Exploiting Zoom whiteboard via the clipboard. Nice find from @spaceraccoon

https://spaceraccoon.dev/analyzing-clipboardevent-listeners-stored-xss/

I Hope This Sticks: Analyzing ClipboardEvent Listeners for Stored XSS

When is copy-paste payloads not self-XSS? When it’s stored XSS. Recently, I reviewed a Zoom’s code to uncover an interesting attack vector.

@gaz @spaceraccoon Nice writeup!

Looking at this with a browser's hat on, I wonder what we could do to make the `convertToText()` mechanism go away. The new `Element.setHTML()` method aims to handle element nodes being added to the DOM. It doesn't do much for attributes... I wonder if that's a pattern common-enough for there to be something here we should be generalizing?

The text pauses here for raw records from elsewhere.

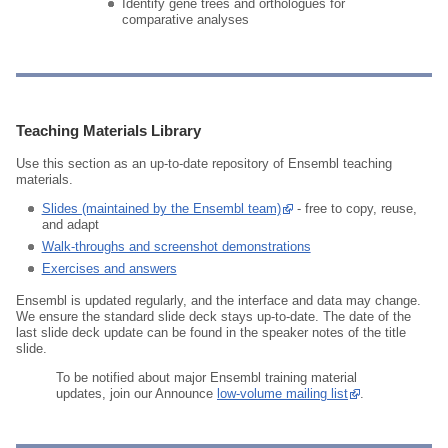
Identify gene trees and orthologues for
comparative analyses
Teaching Materials Library
Use this section as an up‑to‑date repository of Ensembl teaching
materials.
Slides (maintained by the Ensembl team)
- free to copy, reuse,
and adapt
Walk‑throughs and screenshot demonstrations
Exercises and answers
Ensembl is updated regularly, and the interface and data may change.
We ensure the standard slide deck stays up‑to‑date. The date of the
last slide deck update can be found in the speaker notes of the title
slide.
To be notified about major Ensembl training material
updates, join our Announce
low‑volume mailing list
.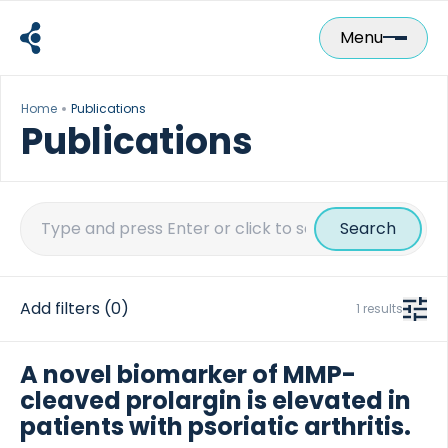
Skip
to
Menu
content
Home
Publications
Publications
Search
for:
Add filters
(0)
1 results
A novel biomarker of MMP-
cleaved prolargin is elevated in
patients with psoriatic arthritis.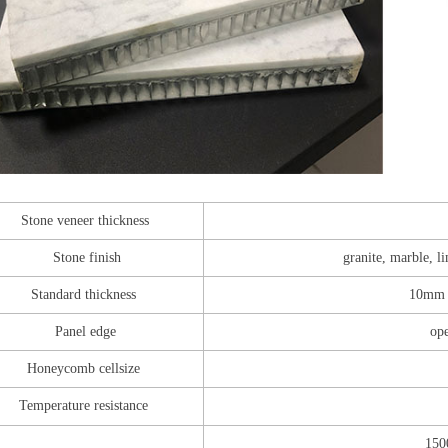
Stone veneer thickness
Stone finish
granite, marble, l
Standard thickness
10mm 
Panel edge
ope
Honeycomb cellsize
Temperature resistance
150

@gaz @spaceraccoon That said, it's a somewhat straightforward wrapper in userland:

```
let temp = document.createElement('div');
temp.setHTML(data);
el.attribute = temp.innerHTML;
```

/cc @freddy

@mikewest @gaz @spaceraccoon @freddy from what I understand, the issue was not due to transporting HTML in an attribute, but rather that later regexes were used to transform that HTML into text-ish form. That processed text later skipped sanitization via DOMPurify (and it would just as likely skip setHTML?). Perhaps DOMPurify wasn't used because it would destroy some of the legitimate payload, it's not clear, but to me it looks like an 'unchecked flows to raw sinks are possible' problem, and not a 'sanitizer is missing' problem. The authors knew untrusted HTML needed sanitizing, they just didn't sanitize there for some reason.

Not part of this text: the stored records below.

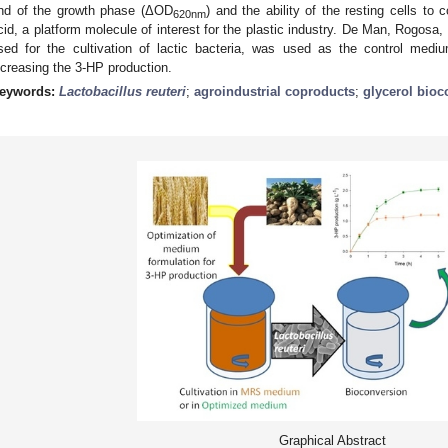
nd of the growth phase (ΔOD
) and the ability of the resting cells to 
620nm
cid, a platform molecule of interest for the plastic industry. De Man, Rog
sed for the cultivation of lactic bacteria, was used as the control medi
ncreasing the 3-HP production.
eywords:
Lactobacillus reuteri
;
agroindustrial coproducts
;
glycerol bioc
Graphical Abstract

@koto @gaz @spaceraccoon @freddy My read of the last step was that they _did_ use `convertToText()` as a sanitizer for input to the `dangerouslySetInnerHTML` sink, but that their implementation was a regex that didn't handle multi-line strings. :)

Obviously removing the use of the dangerous sink would be better. But given that developers gonna develop, I wonder whether there's anything we can learn from this for the Sanitizer API.

@mikewest @koto @spaceraccoon @freddy Yep Mike is correct because they used "." without /m it wouldn't match new lines.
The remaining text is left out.